The move, said U.S. Fish and Wildlife Service Director Dan Ashe in a teleconference with reporters, allows the agency to focus on the much more endangered Mexican wolf. (Related: Shooting of Mexican Gray Wolf Being Investigated by Federal Government)
Gray wolves in the northern Rocky Mountains and the western Great Lakes are already out from under federal protection. Today’s announcement lifts the federal restrictions from all lower 48 states. The wolves will still be managed, Ashe said, but the states will do it. Tribes are also important in these efforts, he said. (Related: Proposed Settlement Would De-List Idaho, Montana Gray Wolves)
Working with state partners in Arizona and New Mexico, “our goal is to reinvigorate our Mexican wolf recovery program,” Ashe said. “No one is suggesting” that gray wolves require less protection, but the question is whether they still require federal protection, he added.
Tribal input will be key during both the gray wolf’s transition away from federal management and the Mexican wolf’s continued regeneration, Ashe said.
“We have worked historically through the reintroduction and recovery effort with tribes, and our principal partner is the Nez Perce Tribe in Idaho,” he said. “In fact, during key juncture in the recovery effort, when the State of Idaho was not participating—government and political leaders had prohibited the state fish and game agency from participating—the Nez Perce Tribe played a critical role with us and was really a vital partner in the early stages.”
“Regarding the Mexican Wolf, the White Mountain Apache have been a key partner so far to recover the Mexican Wolf,” he said, “and tribal partners will be increasingly important in the Southwest as we reinvigorate our efforts to recover the Mexican wolf.”
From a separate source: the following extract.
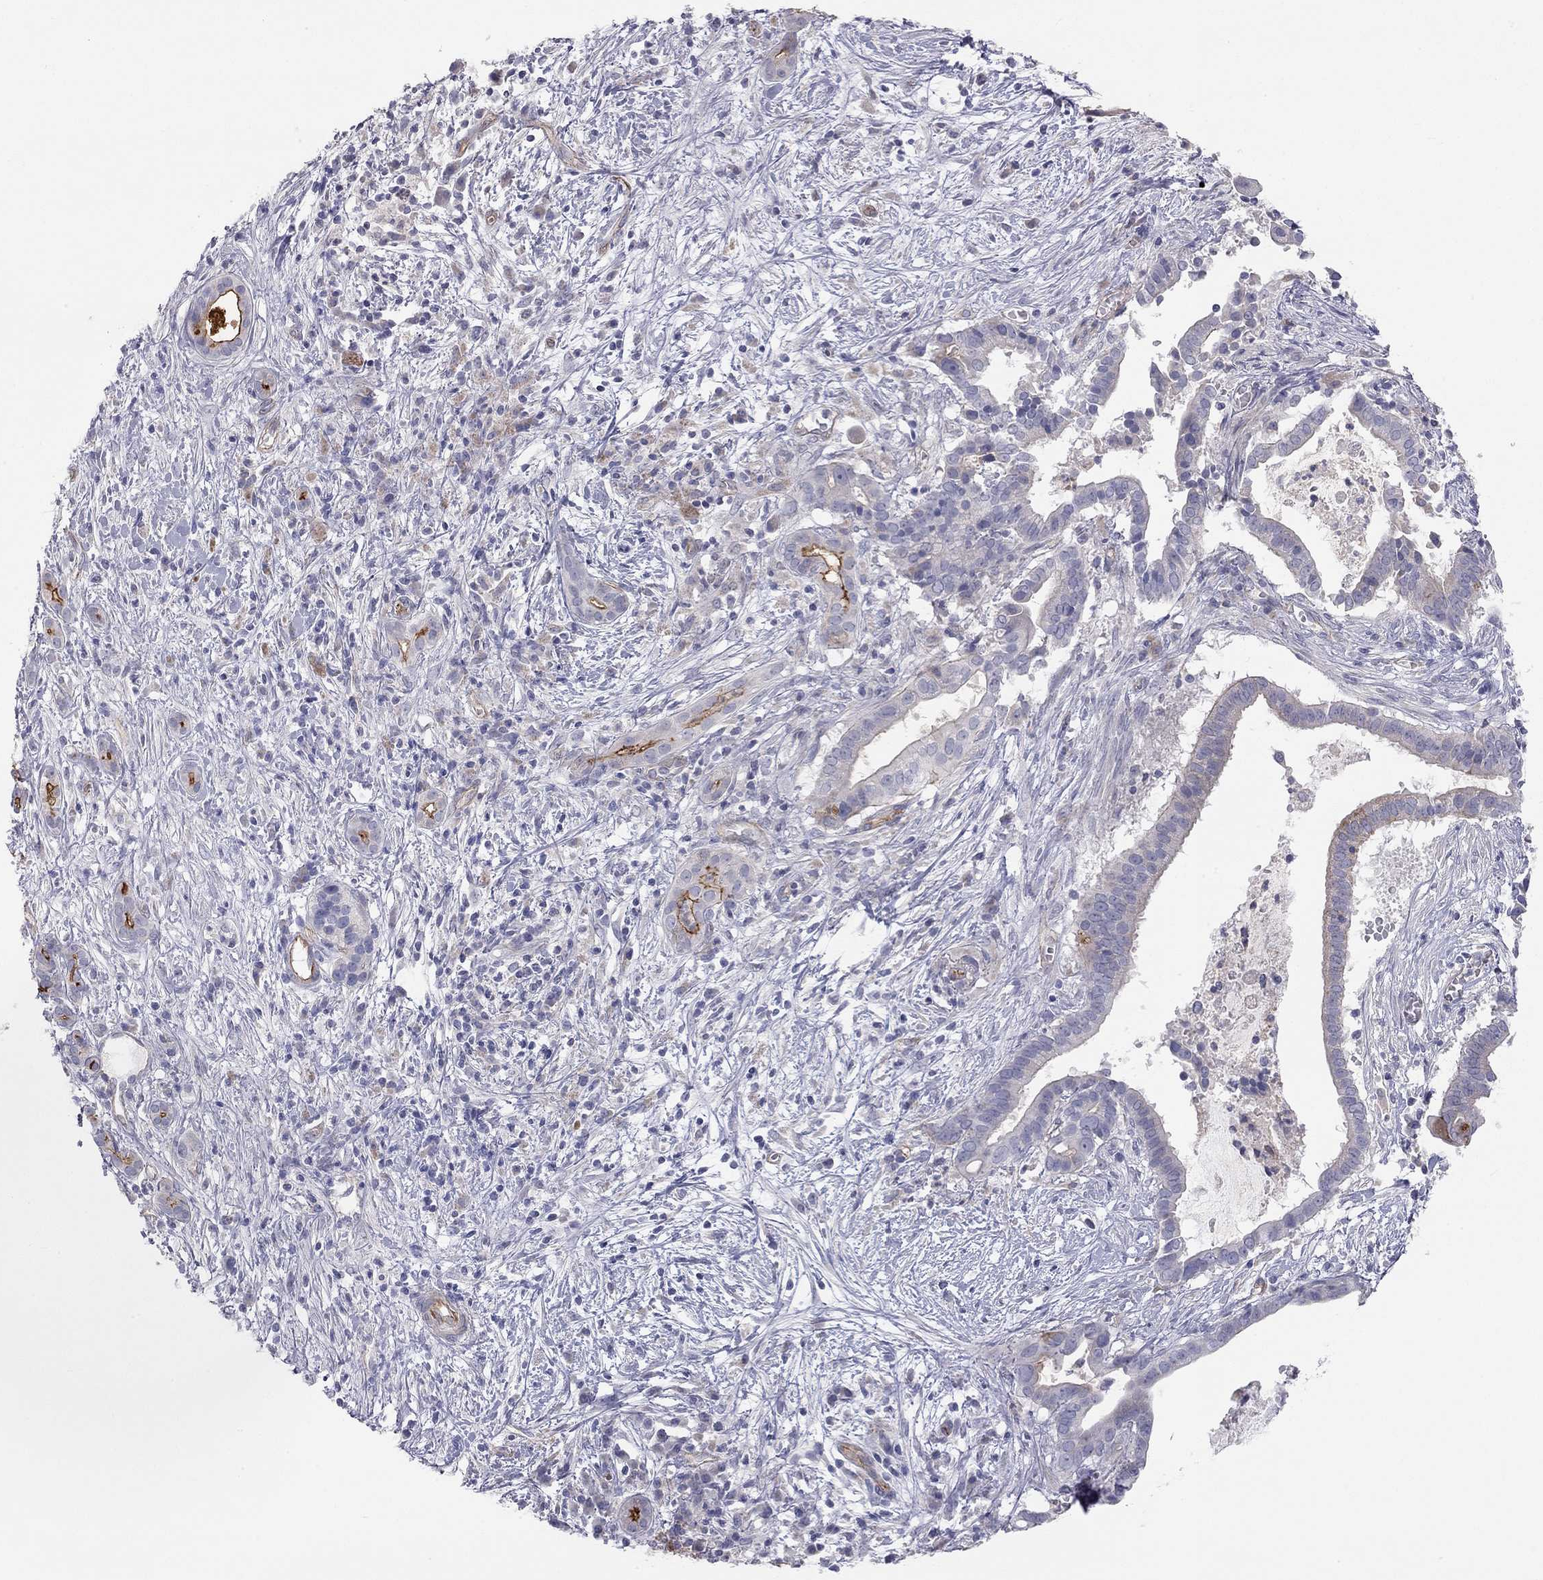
{"staining": {"intensity": "strong", "quantity": "<25%", "location": "cytoplasmic/membranous"}, "tissue": "pancreatic cancer", "cell_type": "Tumor cells", "image_type": "cancer", "snomed": [{"axis": "morphology", "description": "Adenocarcinoma, NOS"}, {"axis": "topography", "description": "Pancreas"}], "caption": "This image shows immunohistochemistry staining of human pancreatic cancer, with medium strong cytoplasmic/membranous positivity in about <25% of tumor cells.", "gene": "GPRC5B", "patient": {"sex": "male", "age": 61}}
The dual move reflects the fact that the federal government has fulfilled its responsibility under the Endangered Species Act, which turns 40 this year, to ensure that “the gray wolf is going to remain a part of the landscape of our nation and for future generations of Americans,” Ashe said. The gray wolf population has grown from a few hundred in the early 2000s to :at least 6,100 gray wolves in the contiguous United States, with a current estimate of 1,674 in the Northern Rocky Mountains and 4,432 in the Western Great Lakes," according to the Fish and Wildlife Service on its website.
“About this time next year we should be talking about a final proposal,” he said. The clock on a 90-day public comment period begins on June 7, after which the Fish and Wildlife Service will evaluate the results and come up with a determination and a plan.
The wolves have been considered endangered for the entire tenure of the protection law. Ashe admitted the government had “persecuted” the animals before they were listed for protection—hunting them from the air, gassing them in their dens and poisoning them in the wild. But in 1995, wildlife officials had released a few dozen wolves into Yellowstone National Park and in Idaho, and today there are more than 1,700 in that region alone, he said.